Satelitarny Wielki Brat widzi cię kierowco i nie pozwoli ci przekroczyć dozwolonej prędkości! Rewolucyjny satelitarny system automatycznego ograniczania prędkości samochodów na ulicach miast, drogach i autostradach ma być testowany we Francji.

Kiedy pojazd osiągnie maksymalną prędkość, dozwoloną na danym odcinku, pedał gazu po prostu przestanie działać - nie będzie można już przyspieszyć. Ma to oczywiście zwiększyć bezpieczeństwo na drogach, ale francuski rząd obawia się, że "satelitarny szpieg" wydający rozkazy silnikowi nie spodoba się kierowcom.

Dzięki satelitom geograficzna lokalizacja odpowiednio wyposażonych samochodów z dokładnością do 10 metrów stała się już dzisiaj dziecinną zabawą. Wystarczyło dodać do tego nieustannie aktualizowany bank informacji o ograniczeniach prędkości na wszystkich francuskich drogach i tak powstał nowatorski system o dźwięcznym, kobiecym imieniu Lavia, opracowany przez nadsekwańskie koncerny samochodowe Renault i Citroen.
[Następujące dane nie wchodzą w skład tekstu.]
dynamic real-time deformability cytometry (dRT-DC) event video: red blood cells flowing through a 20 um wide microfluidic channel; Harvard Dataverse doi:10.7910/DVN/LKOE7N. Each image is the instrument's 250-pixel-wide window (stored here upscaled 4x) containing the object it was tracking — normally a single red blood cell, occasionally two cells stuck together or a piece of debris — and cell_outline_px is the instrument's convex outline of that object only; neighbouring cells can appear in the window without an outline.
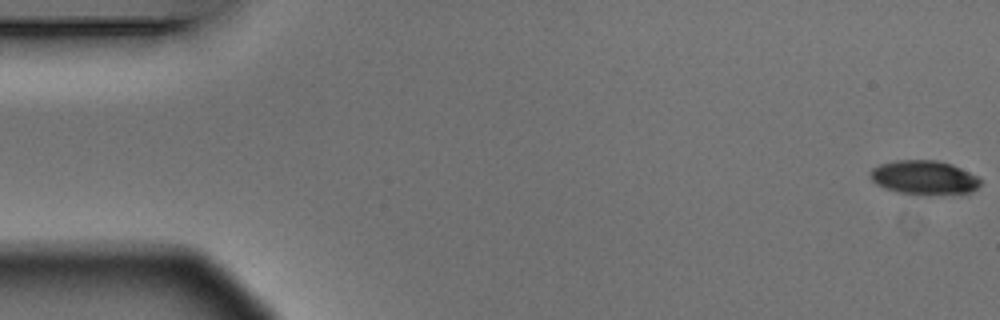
{"species": "Egyptian fruit bat (a non-hibernating species)", "species_latin": "Rousettus aegyptiacus", "temperature_condition": "warm", "stored_images_in_passage": 5, "camera_frame_rate_fps": 3000, "um_per_image_px": 0.085, "animal": {"sex": "male"}, "frame": {"image": 1, "passage_image": 1, "time_ms": 0.0, "image_size_px": [1000, 320], "cell_outline_px": [[980, 184], [972, 192], [960, 196], [924, 196], [896, 192], [884, 188], [876, 184], [872, 180], [872, 168], [880, 164], [896, 160], [936, 160], [952, 164], [976, 176], [980, 180]], "centroid_in_image_um": [78.59, 15.14], "position_along_channel_um": 6.4, "area_um2": 22.48}}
W praktyce kierowca będzie mógł w zasadzie przestać zwracać uwagę na ograniczające prędkość znaki drogowe. Pani Lavia i tak nie pozwoli mu jechać szybciej: Nie jesteśmy jeszcze na etapie wprowadzenia w życie tego systemu. Na razie będziemy go testować, żeby zobaczyć reakcję kierowców - tłumaczy jeden z autorów tego wynalazku.

Jeżeli kierowca zacznie się za bardzo denerwować to będzie mógł – przynajmniej na razie – wyłączyć system. Wtedy pedał gazu będzie zawsze funkcjonował, a o przekroczeniu prędkości, pani Lavia będzie informowała kierowcę-amatora zalotnie mrugając do niego alarmowym światełkiem obok kierownicy.